Return on Equity or ROE is a test of how effectively a company is growing its value and managing investors’ money. In short, ROE shows the profit each dollar generates with respect to its shareholder investments.

View our latest analysis for SKS Technologies Group

How Do You Calculate Return On Equity?

Return on equity can be calculated by using the formula:

Return on Equity = Net Profit (from continuing operations) ÷ Shareholders' Equity

So, based on the above formula, the ROE for SKS Technologies Group is:

12% = AU$632k ÷ AU$5.5m (Based on the trailing twelve months to June 2023).

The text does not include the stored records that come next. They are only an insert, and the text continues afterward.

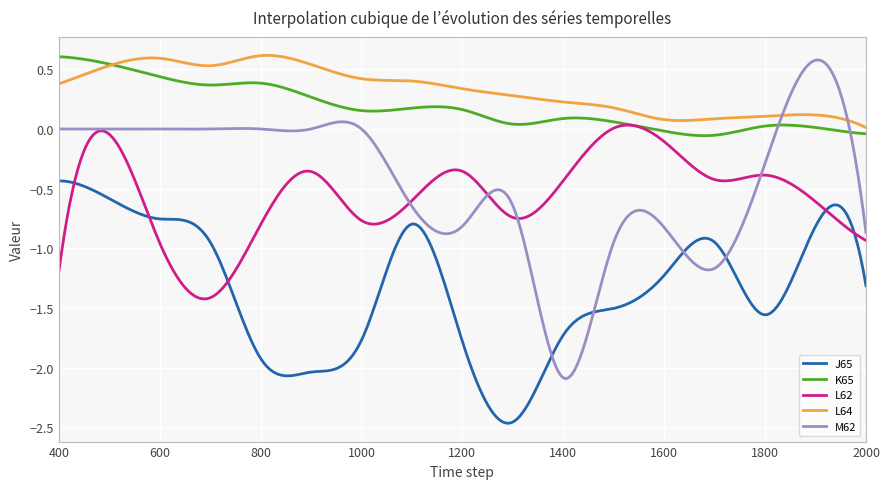

True or false: L64 and J65 intersect in this chart.

False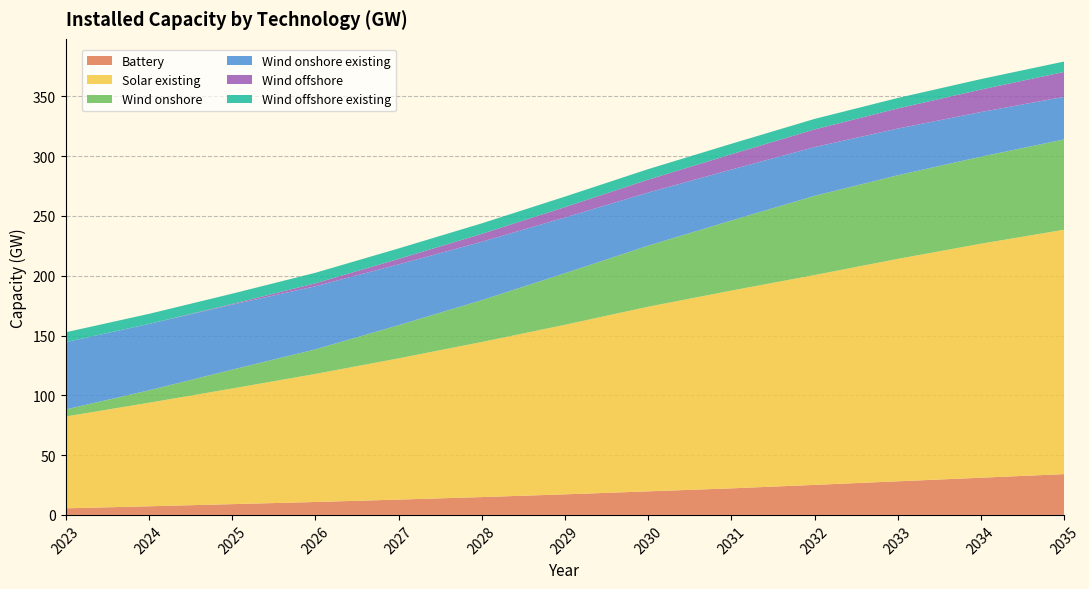

Reading left to right, list all the values displayed in this chart.

Battery: 5.5	7.2	9.0	10.8	12.8	14.9	17.2	19.7	22.2	25.1	28.1	31.1	34.1
Solar existing: 76.8	86.6	96.7	107.1	118.1	129.7	141.8	154.4	165.4	175.5	186.0	195.7	204.4
Wind onshore: 5.9	10.4	15.8	20.5	27.7	35.0	43.1	51.0	58.6	66.2	69.9	72.8	75.5
Wind onshore existing: 56.3	55.5	54.3	52.8	50.9	48.8	46.6	44.5	42.6	40.8	39.1	37.3	35.6
Wind offshore: 0.0	0.0	0.6	2.5	4.6	6.6	8.7	10.8	12.8	14.8	16.8	18.8	20.8
Wind offshore existing: 8.2	8.4	8.6	8.8	8.8	8.8	8.8	8.8	8.8	8.8	8.8	8.7	8.7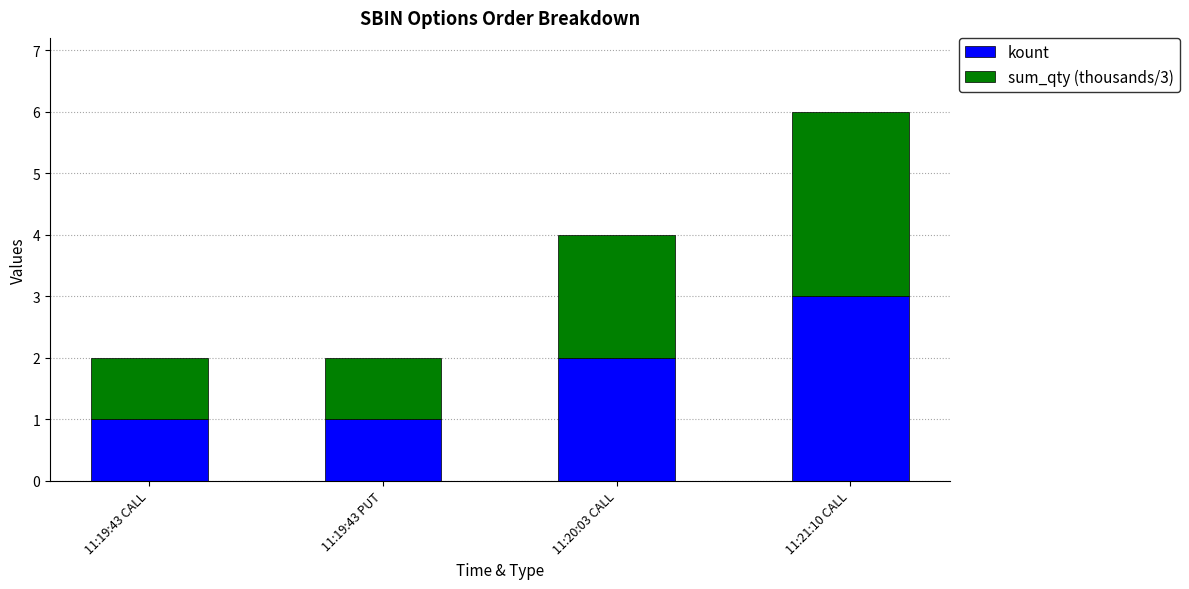

Reading left to right, list the values for the kount series.

1	1	2	3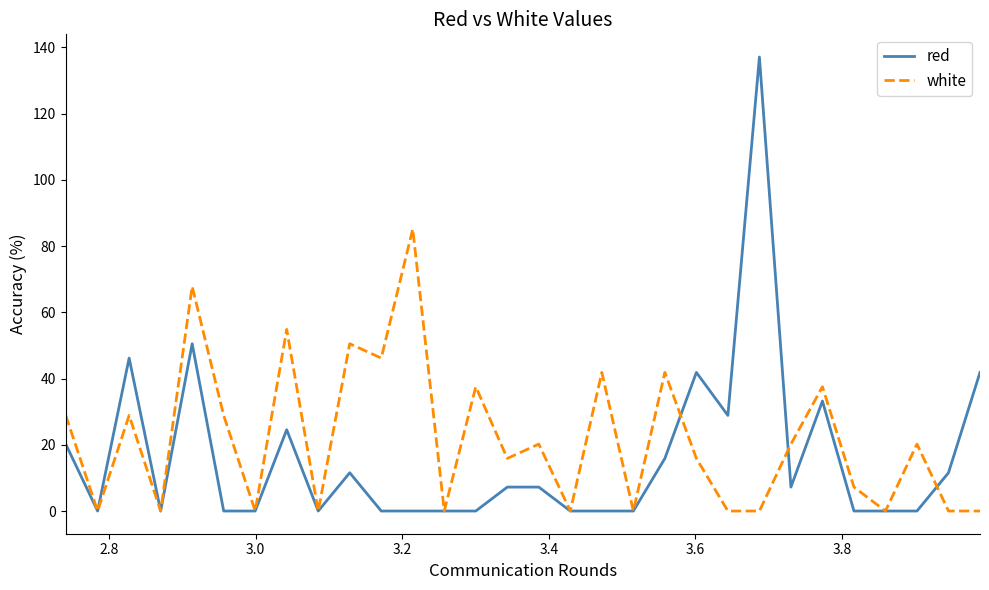

What is the greatest value displayed?

137.1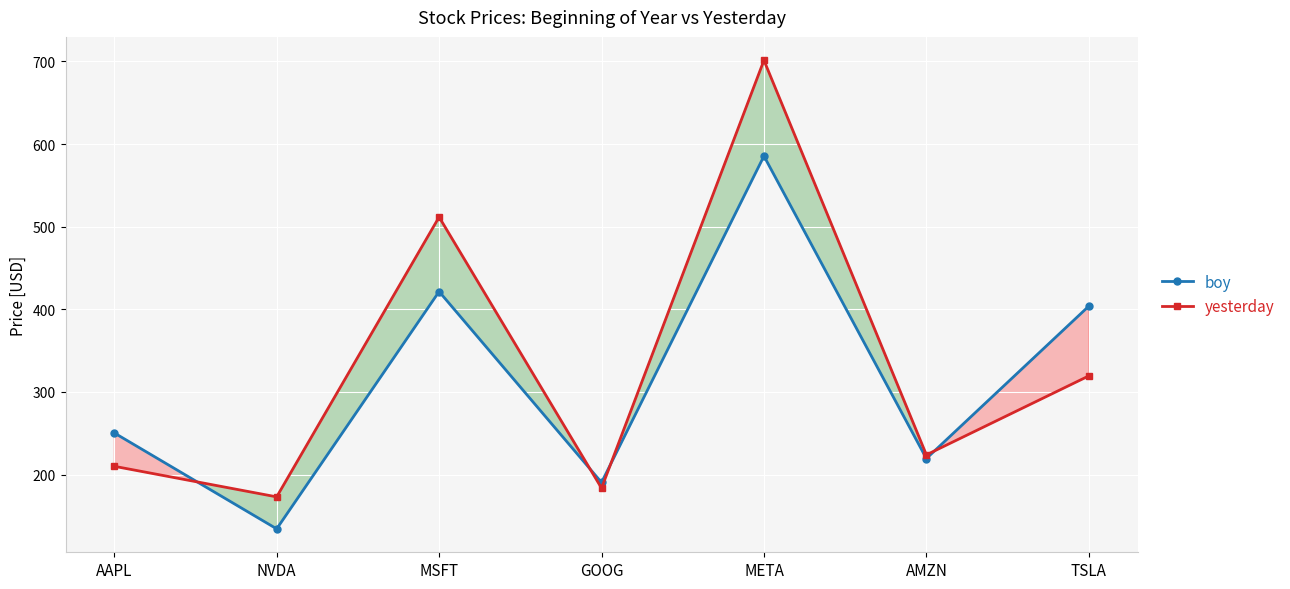

Where is the first local minimum for boy?

NVDA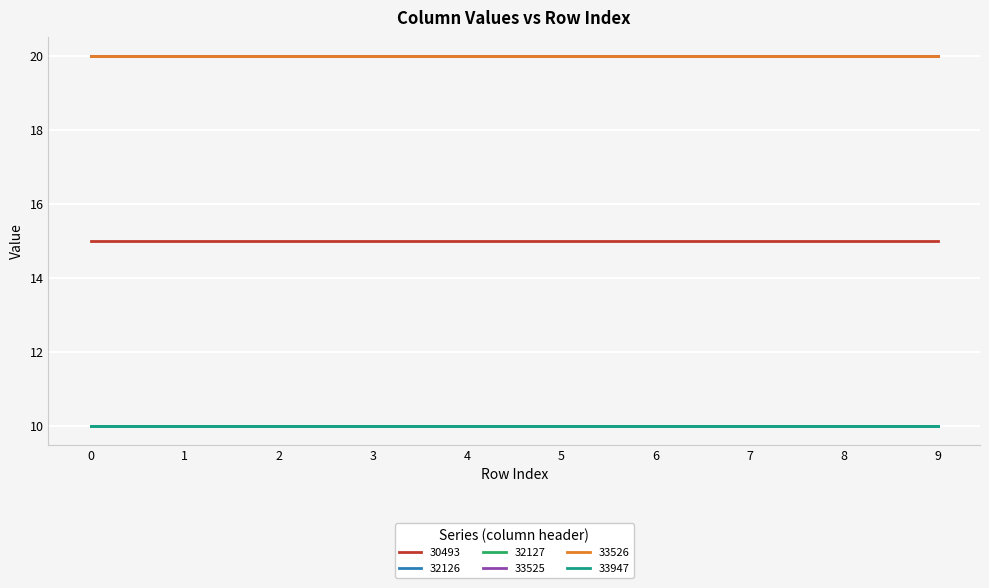

Does the chart have visible grid lines?

Yes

The 'return' is the yearly profit. One way to conceptualize this is that for each A$1 of shareholders' capital it has, the company made A$0.12 in profit.

What Is The Relationship Between ROE And Earnings Growth?

So far, we've learned that ROE is a measure of a company's profitability. Depending on how much of these profits the company reinvests or "retains", and how effectively it does so, we are then able to assess a company’s earnings growth potential. Assuming everything else remains unchanged, the higher the ROE and profit retention, the higher the growth rate of a company compared to companies that don't necessarily bear these characteristics.

SKS Technologies Group's Earnings Growth And 12% ROE

At first glance, SKS Technologies Group seems to have a decent ROE. Be that as it may, the company's ROE is still quite lower than the industry average of 15%. That being the case, the significant five-year 60% net income growth reported by SKS Technologies Group comes as a pleasant surprise. We reckon that there could be other factors at play here. For example, it is possible that the company's management has made some good strategic decisions, or that the company has a low payout ratio. Bear in mind, the company does have a respectable ROE. It is just that the industry ROE is higher. So this also does lend some color to the high earnings growth seen by the company.

Next, on comparing with the industry net income growth, we found that SKS Technologies Group's growth is quite high when compared to the industry average growth of 22% in the same period, which is great to see.